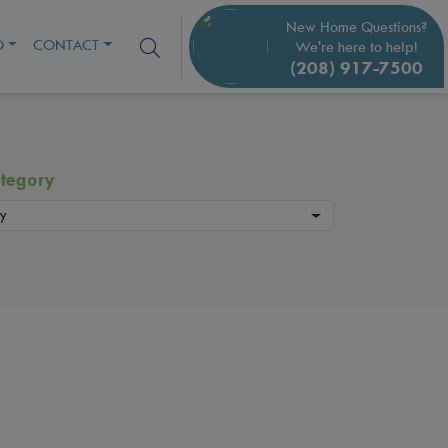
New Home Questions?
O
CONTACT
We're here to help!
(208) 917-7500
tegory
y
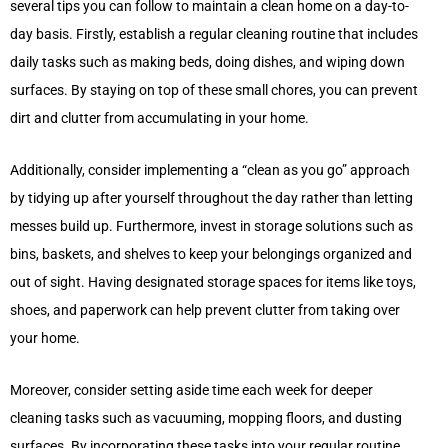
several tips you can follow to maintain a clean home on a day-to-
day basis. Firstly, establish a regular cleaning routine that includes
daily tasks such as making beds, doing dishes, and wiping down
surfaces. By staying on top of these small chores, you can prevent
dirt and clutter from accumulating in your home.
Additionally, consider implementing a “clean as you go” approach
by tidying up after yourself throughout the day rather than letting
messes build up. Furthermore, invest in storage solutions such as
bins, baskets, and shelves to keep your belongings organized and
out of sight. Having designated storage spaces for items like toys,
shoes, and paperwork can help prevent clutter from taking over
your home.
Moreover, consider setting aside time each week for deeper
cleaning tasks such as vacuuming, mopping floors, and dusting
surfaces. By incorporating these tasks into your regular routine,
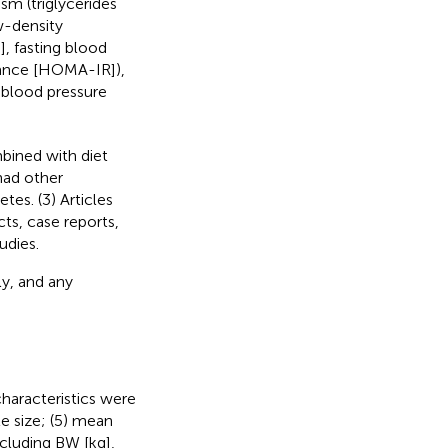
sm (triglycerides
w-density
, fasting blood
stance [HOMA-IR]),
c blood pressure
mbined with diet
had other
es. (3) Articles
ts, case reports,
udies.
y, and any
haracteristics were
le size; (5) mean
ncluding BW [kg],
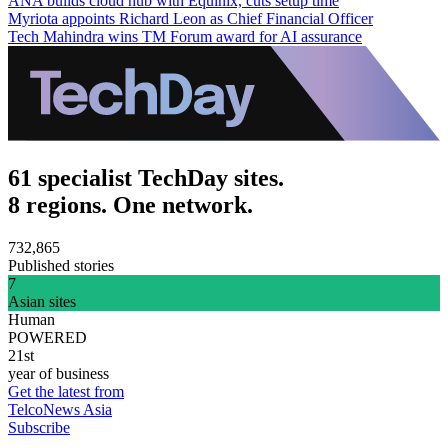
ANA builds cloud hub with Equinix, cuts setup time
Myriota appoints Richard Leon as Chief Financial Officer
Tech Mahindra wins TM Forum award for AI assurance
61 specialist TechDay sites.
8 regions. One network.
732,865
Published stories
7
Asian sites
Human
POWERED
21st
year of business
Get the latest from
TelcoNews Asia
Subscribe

*****

Reproduce the part of the records that opens with the line containing "ANA builds cloud" and closes at the end of the records, line for line and without changes.

TASK ANSWER —
ANA builds cloud hub with Equinix, cuts setup time
Myriota appoints Richard Leon as Chief Financial Officer
Tech Mahindra wins TM Forum award for AI assurance
61 specialist TechDay sites.
8 regions. One network.
732,865
Published stories
7
Asian sites
Human
POWERED
21st
year of business
Get the latest from
TelcoNews Asia
Subscribe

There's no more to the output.